Task description
A faithful copy of the data below is required, leaving out every picture.

Entries shown
=== Begin Enclosure ===

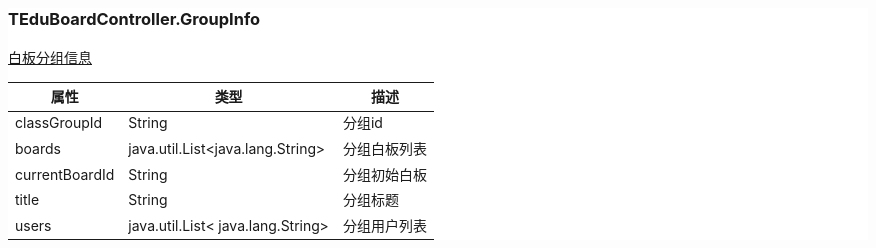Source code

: 
### TEduBoardController.GroupInfo 

[白板分组信息](https://doc.qcloudtiw.com/android/com/tencent/teduboard/TEduBoardController.GroupInfo.html)

| 属性 | 类型 | 描述 |
| --- | --- | --- |
| classGroupId | String | 分组id |
| boards | java.util.List&lt;java.lang.String&gt; | 分组白板列表 |
| currentBoardId | String | 分组初始白板 |
| title | String | 分组标题 |
|	users | java.util.List&lt; java.lang.String&gt; | 分组用户列表 |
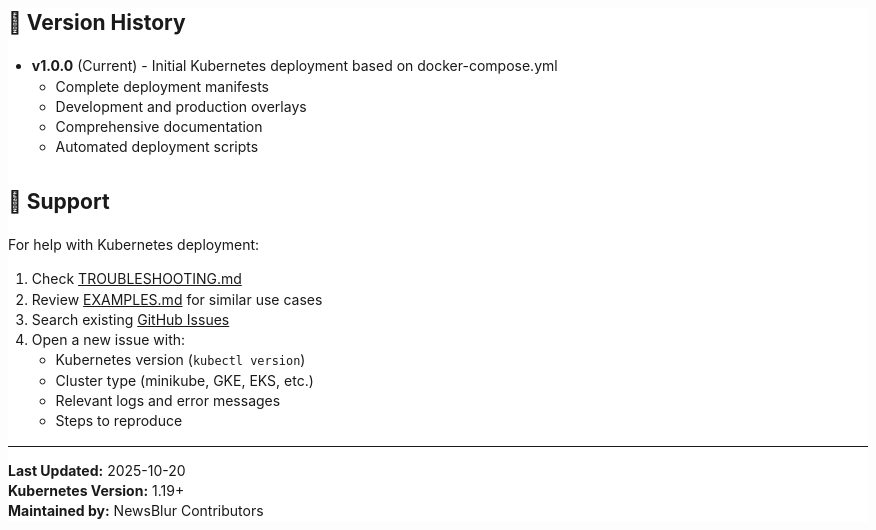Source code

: ## 📝 Version History

- **v1.0.0** (Current) - Initial Kubernetes deployment based on docker-compose.yml
  - Complete deployment manifests
  - Development and production overlays
  - Comprehensive documentation
  - Automated deployment scripts

## 💬 Support

For help with Kubernetes deployment:

1. Check [TROUBLESHOOTING.md](TROUBLESHOOTING.md)
2. Review [EXAMPLES.md](EXAMPLES.md) for similar use cases
3. Search existing [GitHub Issues](https://github.com/samuelclay/NewsBlur/issues)
4. Open a new issue with:
   - Kubernetes version (`kubectl version`)
   - Cluster type (minikube, GKE, EKS, etc.)
   - Relevant logs and error messages
   - Steps to reproduce

---

**Last Updated:** 2025-10-20  
**Kubernetes Version:** 1.19+  
**Maintained by:** NewsBlur Contributors
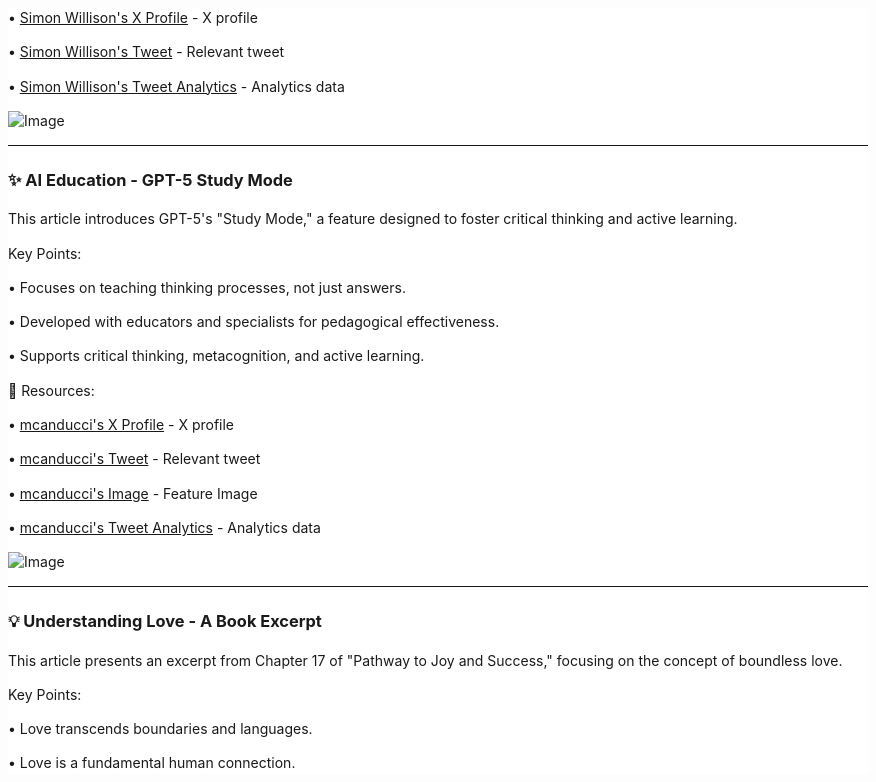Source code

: • [Simon Willison's X Profile](https://x.com/simonw) -  X profile


• [Simon Willison's Tweet](https://x.com/simonw/status/1954790324699590682) - Relevant tweet


• [Simon Willison's Tweet Analytics](https://x.com/simonw/status/1954790324699590682/analytics) - Analytics data


![Image](https://pbs.twimg.com/media/GyDKo38XEAA-Lqs?format=jpg&name=small)


---
### ✨ AI Education - GPT-5 Study Mode

This article introduces GPT-5's "Study Mode," a feature designed to foster critical thinking and active learning.


Key Points:

• Focuses on teaching thinking processes, not just answers.


• Developed with educators and specialists for pedagogical effectiveness.


• Supports critical thinking, metacognition, and active learning.



🔗 Resources:

• [mcanducci's X Profile](https://x.com/mcanducci) - X profile


• [mcanducci's Tweet](https://x.com/mcanducci/status/1953720148734451911) - Relevant tweet


• [mcanducci's Image](https://x.com/mcanducci/status/1953720148734451911/photo/1) - Feature Image


• [mcanducci's Tweet Analytics](https://x.com/mcanducci/status/1953720148734451911/analytics) - Analytics data


![Image](https://pbs.twimg.com/media/Gx0BoySWcAACCkL?format=jpg&name=small)


---
### 💡  Understanding Love -  A Book Excerpt

This article presents an excerpt from Chapter 17 of "Pathway to Joy and Success," focusing on the concept of boundless love.


Key Points:

• Love transcends boundaries and languages.


• Love is a fundamental human connection.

=== End Enclosure ===

Answer to the exercise
Source code

: 
### TEduBoardController.GroupInfo 

[白板分组信息](https://doc.qcloudtiw.com/android/com/tencent/teduboard/TEduBoardController.GroupInfo.html)

| 属性 | 类型 | 描述 |
| --- | --- | --- |
| classGroupId | String | 分组id |
| boards | java.util.List&lt;java.lang.String&gt; | 分组白板列表 |
| currentBoardId | String | 分组初始白板 |
| title | String | 分组标题 |
|	users | java.util.List&lt; java.lang.String&gt; | 分组用户列表 |
Source code

: ## 📝 Version History

- **v1.0.0** (Current) - Initial Kubernetes deployment based on docker-compose.yml
  - Complete deployment manifests
  - Development and production overlays
  - Comprehensive documentation
  - Automated deployment scripts

## 💬 Support

For help with Kubernetes deployment:

1. Check [TROUBLESHOOTING.md](TROUBLESHOOTING.md)
2. Review [EXAMPLES.md](EXAMPLES.md) for similar use cases
3. Search existing [GitHub Issues](https://github.com/samuelclay/NewsBlur/issues)
4. Open a new issue with:
   - Kubernetes version (`kubectl version`)
   - Cluster type (minikube, GKE, EKS, etc.)
   - Relevant logs and error messages
   - Steps to reproduce

---

**Last Updated:** 2025-10-20  
**Kubernetes Version:** 1.19+  
**Maintained by:** NewsBlur Contributors
Source code

: • [Simon Willison's X Profile](https://x.com/simonw) -  X profile


• [Simon Willison's Tweet](https://x.com/simonw/status/1954790324699590682) - Relevant tweet


• [Simon Willison's Tweet Analytics](https://x.com/simonw/status/1954790324699590682/analytics) - Analytics data


![Image](https://pbs.twimg.com/media/GyDKo38XEAA-Lqs?format=jpg&name=small)


---
### ✨ AI Education - GPT-5 Study Mode

This article introduces GPT-5's "Study Mode," a feature designed to foster critical thinking and active learning.


Key Points:

• Focuses on teaching thinking processes, not just answers.


• Developed with educators and specialists for pedagogical effectiveness.


• Supports critical thinking, metacognition, and active learning.



🔗 Resources:

• [mcanducci's X Profile](https://x.com/mcanducci) - X profile


• [mcanducci's Tweet](https://x.com/mcanducci/status/1953720148734451911) - Relevant tweet


• [mcanducci's Image](https://x.com/mcanducci/status/1953720148734451911/photo/1) - Feature Image


• [mcanducci's Tweet Analytics](https://x.com/mcanducci/status/1953720148734451911/analytics) - Analytics data


![Image](https://pbs.twimg.com/media/Gx0BoySWcAACCkL?format=jpg&name=small)


---
### 💡  Understanding Love -  A Book Excerpt

This article presents an excerpt from Chapter 17 of "Pathway to Joy and Success," focusing on the concept of boundless love.


Key Points:

• Love transcends boundaries and languages.


• Love is a fundamental human connection.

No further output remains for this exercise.